Loading tendons is advised in a sequence and this is where a practitioner such as a physiotherapist, osteopath, or myotherapist with training in tendon rehab can help to individualise an action plan. The sequence involves:

1.      Isometric holds (hold muscle in a shortened contracted position)

2.      Isotonic / heavy slow resistance (moving slowly with heavy resistance/weight)

3.      Dynamic exercises (springy and faster stuff) replicating sport or recreational need

4.      Return to sport/recreation

Tendon rehab takes time. 6-12 months is not uncommon with successful rehab.

Do tendons need scans to diagnose them?
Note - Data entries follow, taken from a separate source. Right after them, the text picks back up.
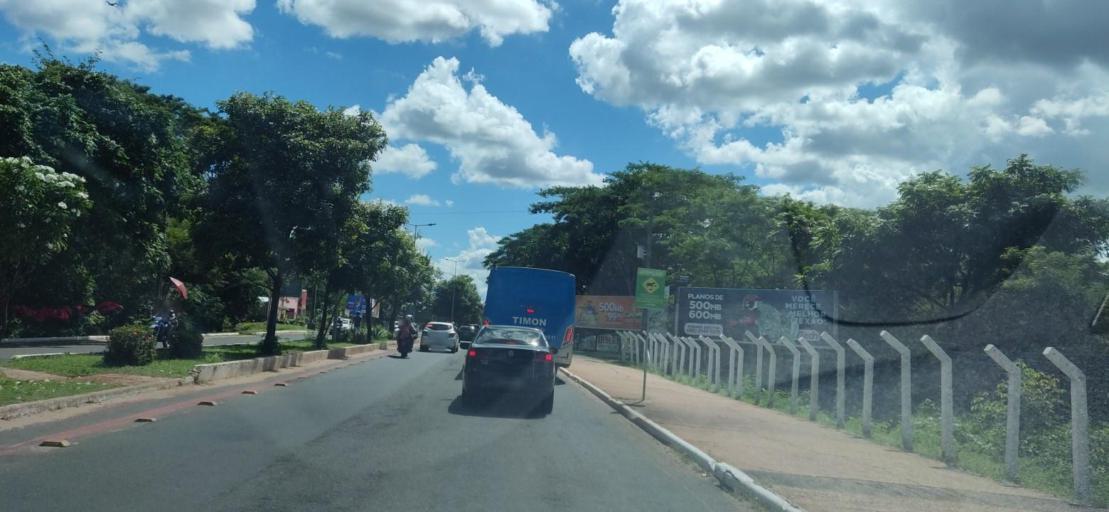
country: BR
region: Maranhao
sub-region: Timon
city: Timon
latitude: -5.0898
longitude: -42.8246
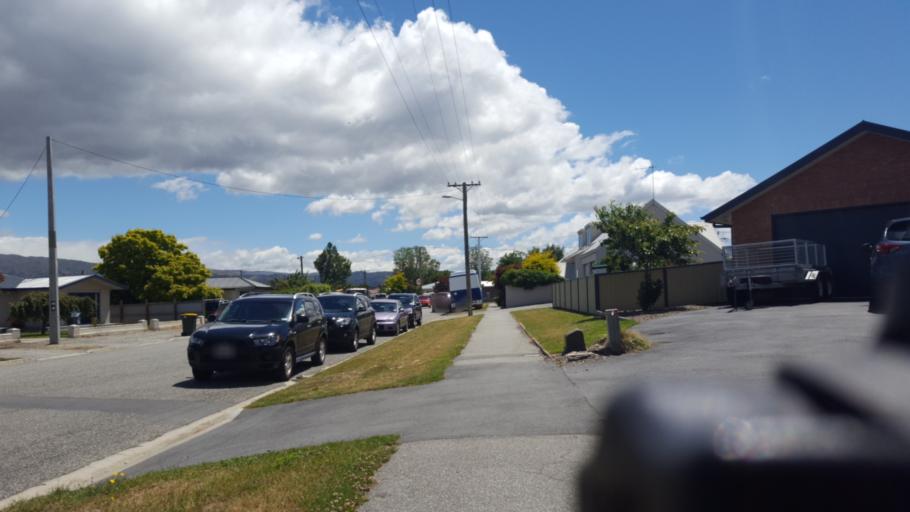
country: NZ
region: Otago
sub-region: Queenstown-Lakes District
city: Wanaka
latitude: -45.2494
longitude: 169.3945
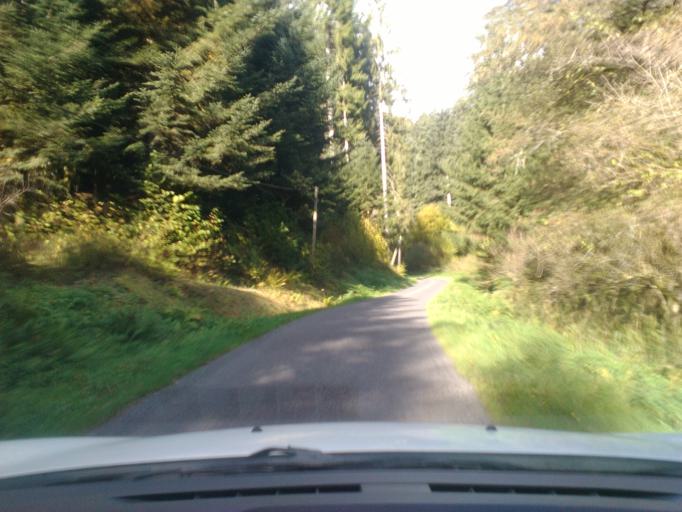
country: FR
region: Lorraine
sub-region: Departement des Vosges
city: Ban-de-Laveline
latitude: 48.2994
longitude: 7.0573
Generally speaking, no. A thorough assessment that includes an history of overloading (often after under-loading), clearance of the spine as a possible causing of symptoms, specific location of symptoms (except the hip which can produce diffuse all leg pain with gluteal tendinopathy) and clear reproduction of symptoms with loading tests.

How about bursitis? – Bursitis is inflammation of the bursa which is a tissue that sits between two structures to help reduce friction. An inflamed bursa is never a pathology that exists all by itself for no reason – it will accompany tendon attachment pathology or be from direct trauma. The shoulder and hip are a great example – bursitis will accompany weakness of the rotator muscles, tendinopathy at the attachment point and usually a stiff adjacent region of the spine. Anti-inflammatory meds and corticosteroid injections may help in the short term, but they don’t deal with the underlying cause.

What’s the takeaway?

Tendinopathy take time to get better. Cranky sore tendons are not inflamed, they are full of water and weakened making them easier to overload. Get help with rehabilitation and understand it takes time. Bursitis does not exist in isolation. Avoiding stretching and bouncing in the beginning. Progress loading patiently over time…did we mention time?